[MATERIAL PROVIDED Boundary: Start]
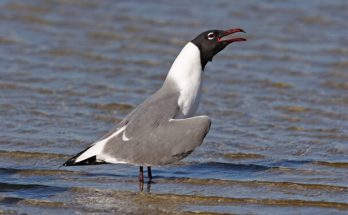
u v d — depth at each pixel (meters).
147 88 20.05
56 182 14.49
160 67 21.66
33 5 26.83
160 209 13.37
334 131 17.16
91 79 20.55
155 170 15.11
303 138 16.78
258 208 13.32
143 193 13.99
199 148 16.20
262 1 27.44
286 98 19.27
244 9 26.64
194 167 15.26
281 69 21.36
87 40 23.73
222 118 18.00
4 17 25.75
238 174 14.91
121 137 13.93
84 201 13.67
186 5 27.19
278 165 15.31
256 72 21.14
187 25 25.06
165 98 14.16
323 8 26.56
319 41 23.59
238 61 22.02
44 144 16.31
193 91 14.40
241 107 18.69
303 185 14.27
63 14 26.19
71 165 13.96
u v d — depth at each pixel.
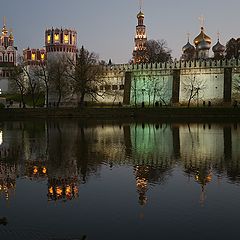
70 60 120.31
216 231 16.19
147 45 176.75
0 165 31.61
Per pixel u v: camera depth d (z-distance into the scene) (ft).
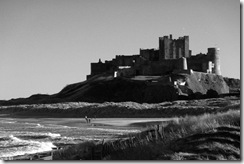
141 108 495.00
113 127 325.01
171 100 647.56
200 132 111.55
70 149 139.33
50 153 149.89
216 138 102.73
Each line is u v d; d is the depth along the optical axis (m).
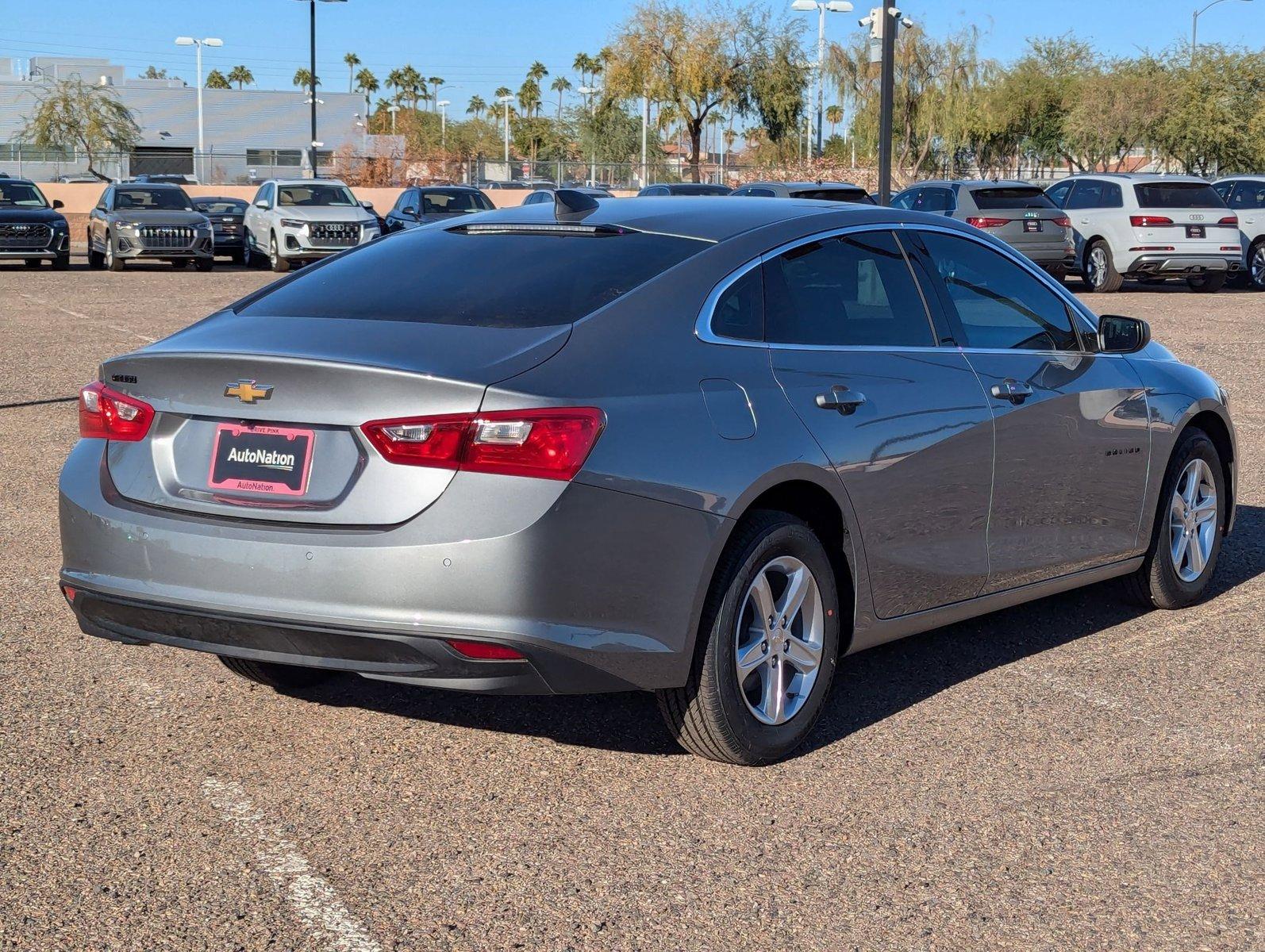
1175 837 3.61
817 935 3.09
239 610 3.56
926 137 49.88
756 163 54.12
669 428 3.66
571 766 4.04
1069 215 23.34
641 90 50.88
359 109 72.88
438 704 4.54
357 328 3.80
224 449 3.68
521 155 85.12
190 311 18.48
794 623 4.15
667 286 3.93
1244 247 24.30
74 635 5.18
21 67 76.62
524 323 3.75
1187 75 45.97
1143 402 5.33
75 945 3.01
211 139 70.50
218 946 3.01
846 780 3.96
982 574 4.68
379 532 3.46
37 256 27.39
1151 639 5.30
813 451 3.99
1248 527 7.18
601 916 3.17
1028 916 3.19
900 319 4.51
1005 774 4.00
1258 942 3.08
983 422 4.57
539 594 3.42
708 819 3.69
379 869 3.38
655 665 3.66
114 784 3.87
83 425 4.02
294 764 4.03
[MATERIAL PROVIDED Boundary: End]
[MATERIAL PROVIDED Boundary: Start]
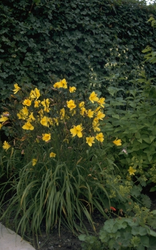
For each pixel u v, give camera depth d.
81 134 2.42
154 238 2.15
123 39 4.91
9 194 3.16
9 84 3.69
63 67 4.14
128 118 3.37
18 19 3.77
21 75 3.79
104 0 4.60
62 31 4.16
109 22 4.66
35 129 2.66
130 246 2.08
[MATERIAL PROVIDED Boundary: End]
■ ABOUT THIS TASK
The lines above from the one with "281 69 21.36" through the one with "303 185 14.27" are to be duplicated exactly, ends included, with nothing added.

■ RESPONSE BOX
281 69 21.36
87 40 23.73
222 118 18.00
4 17 25.75
238 174 14.91
121 137 13.93
84 201 13.67
186 5 27.19
278 165 15.31
256 72 21.14
187 25 25.06
165 98 14.16
323 8 26.56
319 41 23.59
238 61 22.02
44 144 16.31
193 91 14.40
241 107 18.69
303 185 14.27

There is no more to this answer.